*** Opening Raw data ***
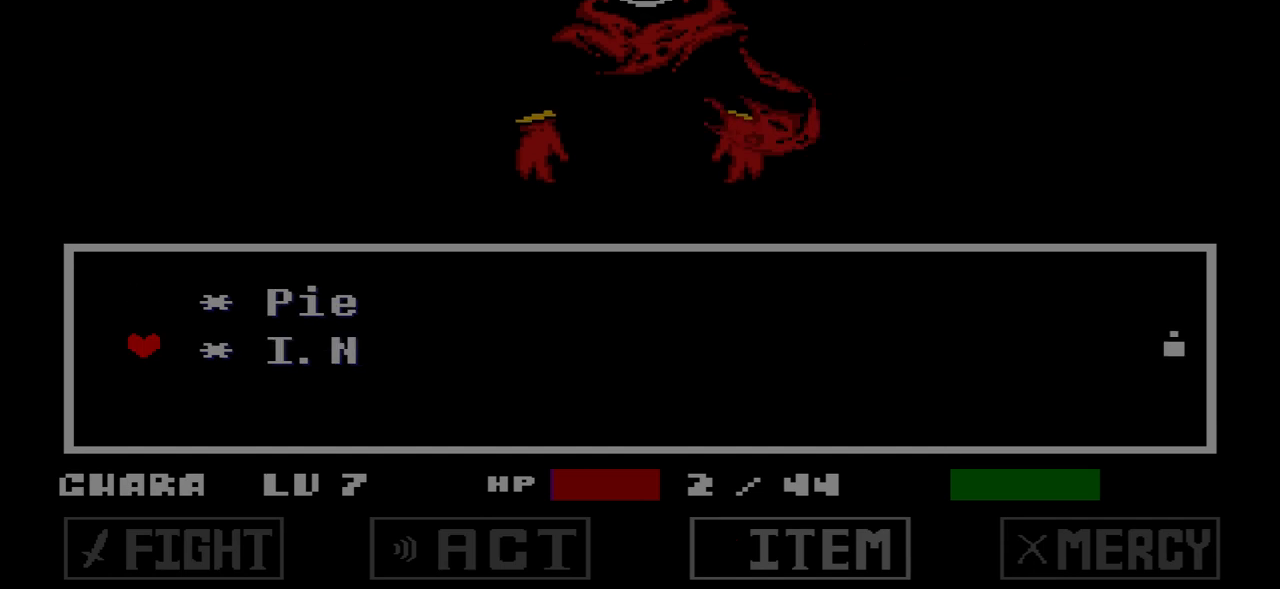
{"keys": [], "events": [[67, "down", "up"]]}
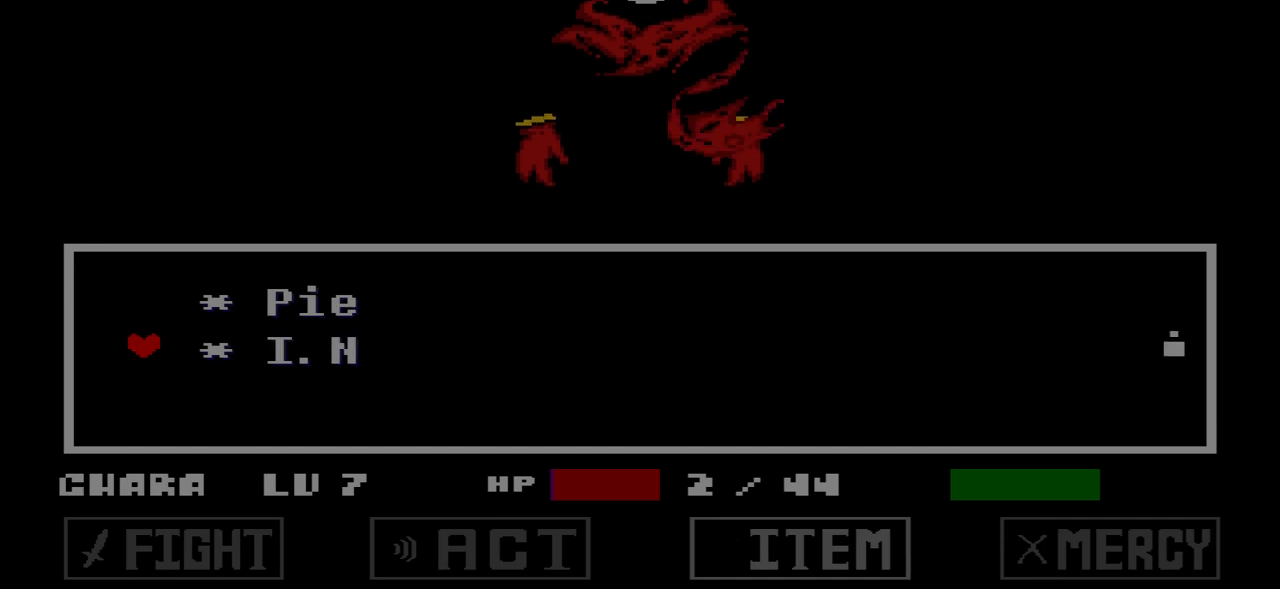
{"keys": ["x"], "events": [[67, "z", "down"], [234, "z", "up"], [400, "x", "down"]]}
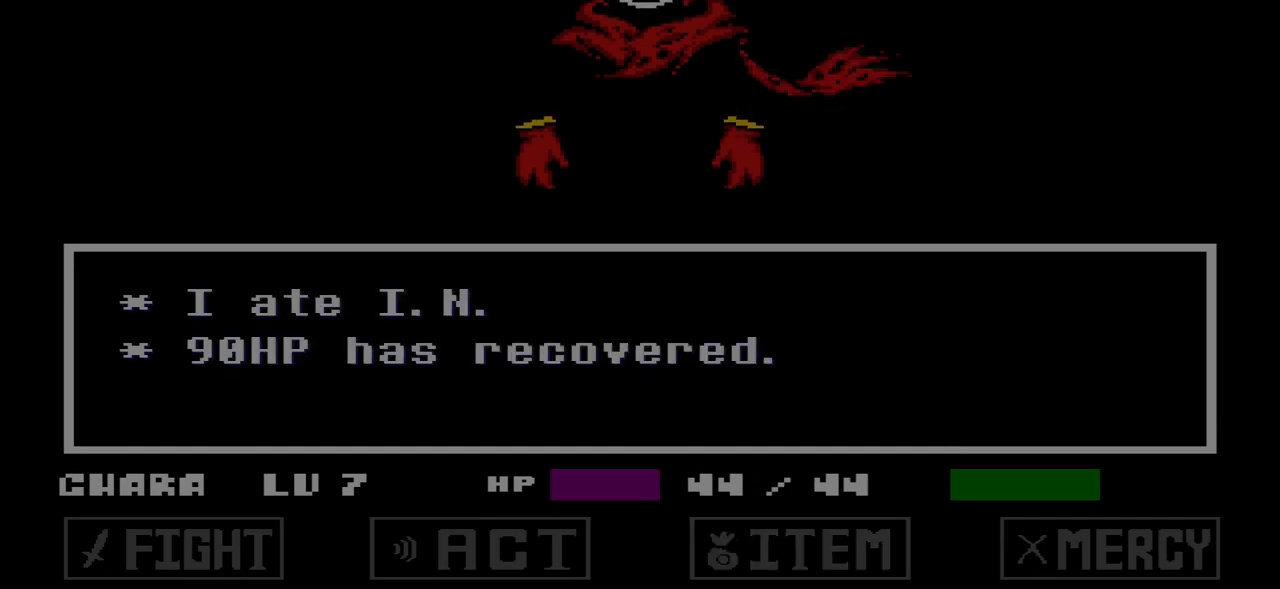
{"keys": [], "events": [[34, "x", "up"], [267, "z", "down"], [401, "z", "up"]]}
*** Closing Raw data ***
• [About this exercise] Except for the pictures, print the data above exactly.

• [Solved problem]
{"keys": [], "events": [[67, "down", "up"]]}
{"keys": ["x"], "events": [[67, "z", "down"], [234, "z", "up"], [400, "x", "down"]]}
{"keys": [], "events": [[34, "x", "up"], [267, "z", "down"], [401, "z", "up"]]}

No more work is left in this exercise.